Hoeneß ruft „Fußball-Notstand“beim FC Bayern aus
MÜNCHEN (dpa) Nachdem Uli Hoeneß „völlig down“und innerlich brodelnd den Fußball-Notstand beim FC Bayern ausgerufen hatte, zog sich der Vereinspatron zum Nachdenken an den Tegernsee zurück. Die Münchner Bosse verspüren nach einem weiteren Schockerlebnis akuten Handlungsbedarf: „Das, was heute passiert ist, ist absolut nicht akzeptabel“, sagte Hoeneß drohend. Und wer dem Präsidenten am Samstagabend über eine Stunde nach dem alarmierenden 3:3 (2:1) gegen Fortuna Düsseldorf bei dessen siebenminütiger Zustandsbeschreibung zuhörte, muss bezweifeln, dass Niko Kovac noch Teil der Lösung sein wird. Zumal der Präsident dem 47-jährigen Kroaten nur noch eine Gnadenfrist einräumte: „Wir spielen am Dienstag gegen Benfica, und da wird unser Trainer sicherlich Niko Kovac sein.“
Die Jobgarantie gilt also bis zu dieser Champions-League-Partie, in der die Bayern gegen Lissabon das Achtelfinal-Ticket lösen können. Selbst ein Erfolg würde keine dauerhafte Garantie für Kovac bedeuten. „Dann müssen wir mal eine Analyse machen, wo wir stehen“, sagte Hoeneß. Schockiert hatte er auf der Tribüne mit Sitznachbar Karl-Heinz Rummenigge Szenen wie in „Slapstick-Filmen“(O-Ton Hoeneß) erlebt. Nach dem dritten Torstreich des Düsseldorfers Turbostürmers Dodi Lukebakio dachte Hoeneß spontan, „die Welt geht unter“.
Weltuntergang in München? Den werden die Münchner Bosse, die Kovac eine überalterte und schwer anzuleitende Mannschaft übertragen haben, nicht zulassen wollen. Hoeneß blutet das Bayern-Herz. Der 66-Jährige rückte erstmals ab von Kovac, für den er bislang „bis aufs Blut“kämpfen wollte. Die Frage, ob der Nachfolger von Jupp Heynckes an der Dimension FC Bayern scheitern könnte, wich Hoeneß aus: „Das kann ich im Moment nicht sagen. Wir müssen beim FC Bayern jetzt alles hinterfragen, warum wir so spielen, wie wir spielen. Wir können nicht sagen, es wird schon werden.
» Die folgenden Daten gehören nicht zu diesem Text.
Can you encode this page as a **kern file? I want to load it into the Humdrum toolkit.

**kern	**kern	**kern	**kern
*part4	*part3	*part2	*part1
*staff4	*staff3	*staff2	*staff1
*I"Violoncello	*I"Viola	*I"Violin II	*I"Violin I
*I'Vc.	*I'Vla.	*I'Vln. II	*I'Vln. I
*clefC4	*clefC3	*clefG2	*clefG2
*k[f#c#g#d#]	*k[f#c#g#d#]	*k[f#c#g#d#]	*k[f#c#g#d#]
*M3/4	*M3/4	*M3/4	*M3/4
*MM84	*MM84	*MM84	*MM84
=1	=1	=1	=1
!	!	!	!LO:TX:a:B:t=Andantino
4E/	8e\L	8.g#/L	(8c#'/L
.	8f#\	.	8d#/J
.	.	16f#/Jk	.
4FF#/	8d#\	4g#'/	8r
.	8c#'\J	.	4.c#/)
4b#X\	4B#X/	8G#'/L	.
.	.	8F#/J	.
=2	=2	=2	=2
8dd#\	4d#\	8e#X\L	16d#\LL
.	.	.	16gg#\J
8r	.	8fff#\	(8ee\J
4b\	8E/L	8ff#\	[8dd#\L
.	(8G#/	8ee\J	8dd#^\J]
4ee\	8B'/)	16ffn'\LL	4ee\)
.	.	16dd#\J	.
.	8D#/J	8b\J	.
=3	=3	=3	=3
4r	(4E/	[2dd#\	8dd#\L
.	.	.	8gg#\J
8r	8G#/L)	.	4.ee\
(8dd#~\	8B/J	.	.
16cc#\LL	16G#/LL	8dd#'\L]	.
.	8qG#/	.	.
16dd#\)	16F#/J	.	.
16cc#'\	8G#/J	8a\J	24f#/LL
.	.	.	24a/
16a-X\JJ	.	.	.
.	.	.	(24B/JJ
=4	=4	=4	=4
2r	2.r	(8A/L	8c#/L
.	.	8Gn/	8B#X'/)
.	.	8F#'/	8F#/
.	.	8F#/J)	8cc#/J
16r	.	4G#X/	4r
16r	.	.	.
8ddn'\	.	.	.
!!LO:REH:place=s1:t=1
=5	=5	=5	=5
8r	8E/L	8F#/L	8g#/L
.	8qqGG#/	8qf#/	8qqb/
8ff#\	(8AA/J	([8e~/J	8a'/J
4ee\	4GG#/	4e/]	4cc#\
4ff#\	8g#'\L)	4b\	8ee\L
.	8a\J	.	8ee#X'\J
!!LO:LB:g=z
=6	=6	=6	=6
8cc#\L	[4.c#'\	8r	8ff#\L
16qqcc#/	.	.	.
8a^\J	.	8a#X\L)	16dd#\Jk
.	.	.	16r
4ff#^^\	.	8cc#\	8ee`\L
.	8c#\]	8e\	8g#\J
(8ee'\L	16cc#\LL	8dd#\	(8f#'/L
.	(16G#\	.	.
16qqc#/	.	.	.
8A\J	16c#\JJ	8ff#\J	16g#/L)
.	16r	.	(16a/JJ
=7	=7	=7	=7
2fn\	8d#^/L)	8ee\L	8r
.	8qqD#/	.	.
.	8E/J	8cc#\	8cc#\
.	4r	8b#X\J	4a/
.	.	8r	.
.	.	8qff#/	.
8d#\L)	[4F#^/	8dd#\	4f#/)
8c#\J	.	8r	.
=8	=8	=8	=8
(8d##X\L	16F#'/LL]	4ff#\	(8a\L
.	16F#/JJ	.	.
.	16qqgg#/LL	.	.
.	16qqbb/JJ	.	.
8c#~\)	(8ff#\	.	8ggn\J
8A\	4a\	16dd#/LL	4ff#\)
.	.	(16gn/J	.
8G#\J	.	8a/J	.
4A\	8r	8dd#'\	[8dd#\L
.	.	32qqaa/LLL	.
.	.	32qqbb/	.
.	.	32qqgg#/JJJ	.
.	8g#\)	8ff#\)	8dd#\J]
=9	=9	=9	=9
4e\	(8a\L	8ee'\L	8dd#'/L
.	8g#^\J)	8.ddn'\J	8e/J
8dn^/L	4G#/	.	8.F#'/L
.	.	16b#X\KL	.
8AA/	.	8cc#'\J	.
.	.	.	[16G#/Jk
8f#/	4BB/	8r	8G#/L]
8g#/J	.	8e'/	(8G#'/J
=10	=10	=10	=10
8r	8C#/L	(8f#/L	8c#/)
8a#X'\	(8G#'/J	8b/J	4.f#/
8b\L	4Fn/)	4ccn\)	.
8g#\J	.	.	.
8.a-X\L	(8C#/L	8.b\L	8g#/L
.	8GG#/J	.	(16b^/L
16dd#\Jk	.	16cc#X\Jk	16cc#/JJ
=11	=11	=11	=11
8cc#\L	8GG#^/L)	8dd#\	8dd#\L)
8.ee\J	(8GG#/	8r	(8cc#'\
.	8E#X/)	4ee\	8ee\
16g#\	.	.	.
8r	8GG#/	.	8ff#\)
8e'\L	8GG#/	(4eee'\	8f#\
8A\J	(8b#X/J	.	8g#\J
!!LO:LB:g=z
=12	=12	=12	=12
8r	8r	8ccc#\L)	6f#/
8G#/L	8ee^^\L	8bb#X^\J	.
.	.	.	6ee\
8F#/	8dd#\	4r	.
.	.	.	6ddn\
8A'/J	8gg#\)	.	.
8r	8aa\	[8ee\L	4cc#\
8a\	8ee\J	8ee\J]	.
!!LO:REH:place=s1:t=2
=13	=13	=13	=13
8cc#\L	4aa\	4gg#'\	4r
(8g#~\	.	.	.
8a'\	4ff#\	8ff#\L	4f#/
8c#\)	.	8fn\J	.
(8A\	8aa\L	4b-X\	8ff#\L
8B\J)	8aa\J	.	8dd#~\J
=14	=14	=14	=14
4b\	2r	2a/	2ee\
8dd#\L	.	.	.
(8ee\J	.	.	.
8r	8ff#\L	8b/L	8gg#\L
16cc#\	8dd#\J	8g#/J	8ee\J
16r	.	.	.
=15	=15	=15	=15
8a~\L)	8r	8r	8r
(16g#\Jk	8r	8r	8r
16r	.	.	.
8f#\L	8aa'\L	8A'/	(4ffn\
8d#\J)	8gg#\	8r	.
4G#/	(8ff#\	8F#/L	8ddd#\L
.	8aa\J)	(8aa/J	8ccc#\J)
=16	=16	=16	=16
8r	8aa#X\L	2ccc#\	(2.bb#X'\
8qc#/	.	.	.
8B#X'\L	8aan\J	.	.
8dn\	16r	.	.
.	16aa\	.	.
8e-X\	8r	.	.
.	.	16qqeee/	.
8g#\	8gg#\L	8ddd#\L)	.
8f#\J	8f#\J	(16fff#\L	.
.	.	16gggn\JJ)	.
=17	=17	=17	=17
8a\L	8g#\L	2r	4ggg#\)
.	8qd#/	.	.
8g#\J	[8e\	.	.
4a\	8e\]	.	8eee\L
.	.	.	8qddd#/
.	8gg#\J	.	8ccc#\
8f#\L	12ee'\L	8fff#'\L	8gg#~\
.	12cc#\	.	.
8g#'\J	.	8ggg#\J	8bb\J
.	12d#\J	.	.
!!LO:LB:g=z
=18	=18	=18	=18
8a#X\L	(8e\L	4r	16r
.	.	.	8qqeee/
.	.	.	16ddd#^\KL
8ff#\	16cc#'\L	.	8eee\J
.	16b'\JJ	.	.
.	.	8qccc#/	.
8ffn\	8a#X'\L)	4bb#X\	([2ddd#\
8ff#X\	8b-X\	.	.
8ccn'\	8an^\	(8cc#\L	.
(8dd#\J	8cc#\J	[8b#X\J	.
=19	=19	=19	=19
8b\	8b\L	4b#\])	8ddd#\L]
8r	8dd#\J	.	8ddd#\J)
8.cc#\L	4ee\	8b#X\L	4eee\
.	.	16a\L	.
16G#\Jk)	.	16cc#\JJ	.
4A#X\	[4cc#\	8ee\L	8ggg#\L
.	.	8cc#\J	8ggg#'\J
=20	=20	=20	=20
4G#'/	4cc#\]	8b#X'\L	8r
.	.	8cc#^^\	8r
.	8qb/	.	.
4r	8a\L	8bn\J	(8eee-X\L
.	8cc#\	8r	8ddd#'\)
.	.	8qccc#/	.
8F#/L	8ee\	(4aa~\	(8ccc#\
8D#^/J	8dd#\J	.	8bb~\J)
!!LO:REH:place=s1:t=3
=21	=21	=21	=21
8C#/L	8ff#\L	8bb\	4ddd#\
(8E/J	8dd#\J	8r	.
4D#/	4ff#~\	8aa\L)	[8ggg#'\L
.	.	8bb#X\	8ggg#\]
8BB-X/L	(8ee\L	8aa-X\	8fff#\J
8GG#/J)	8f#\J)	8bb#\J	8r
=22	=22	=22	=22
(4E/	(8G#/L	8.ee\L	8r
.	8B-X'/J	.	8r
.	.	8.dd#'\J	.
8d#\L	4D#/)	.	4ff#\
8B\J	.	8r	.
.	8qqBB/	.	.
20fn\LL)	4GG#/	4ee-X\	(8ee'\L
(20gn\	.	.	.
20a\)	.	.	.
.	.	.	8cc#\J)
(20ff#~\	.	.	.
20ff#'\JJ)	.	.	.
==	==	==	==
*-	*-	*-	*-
Das ist nie Position des FC Bayern gewesen.“Es gehe nun darum, die „richtige Lösung zu finden“. Die Bosse, die nach dem vierten sieglosen Heimspiel am Stück und einer verspielten 2:0- und 3:1-Führung ungewöhnlich lange bei der Mannschaft in der Kabine verweilten, zwangen sich dazu, nicht aus der Emotion heraus zu handeln.
Denn Hoeneß‘ Zustandsbeschreibung der „total verunsicherten Mannschaft“fiel verheerend aus. Er prangerte die „dilettantischen Fehler“bei den Gegentoren an. Bei jedem Angriff der Gegner herrsche inzwischen höchste Gefahrenstufe. Das Gesamturteil war vernichtend, gerade für Kovac.
Der Daumen über Kovac senkt sich. „Nach den ersten sechs Wochen hatte ich das Gefühl, wir haben alles richtig gemacht. Und jetzt ist es ins Gegenteil umgekehrt“, sagte Hoeneß. Nach zwölf Spieltagen geht es um Schadensbegrenzung. „Tatsache ist, dass wir jetzt eine schwierige Ausgangsposition für den Rest der Saison sehen.“Bei nun neun Punkten Rückstand auf Spitzenreiter Dortmund noch vom Titel zu reden, nannte der Präsident „etwas überheblich“.
Fortuna-Coach Friedhelm Funkel erinnerte sogar an den dramatischen Absturz von Borussia Dortmund in der finalen Saison unter Jürgen Klopp 2014/15, als der BVB zwischenzeitlich Tabellenletzter war. „So weit wird der FC Bayern nie kommen“, meinte Funkel. Aber auch die jahrelang von Meisterschaft zu Meisterschaft eilenden Bayern-Profis seien halt „Menschen und keine Roboter“.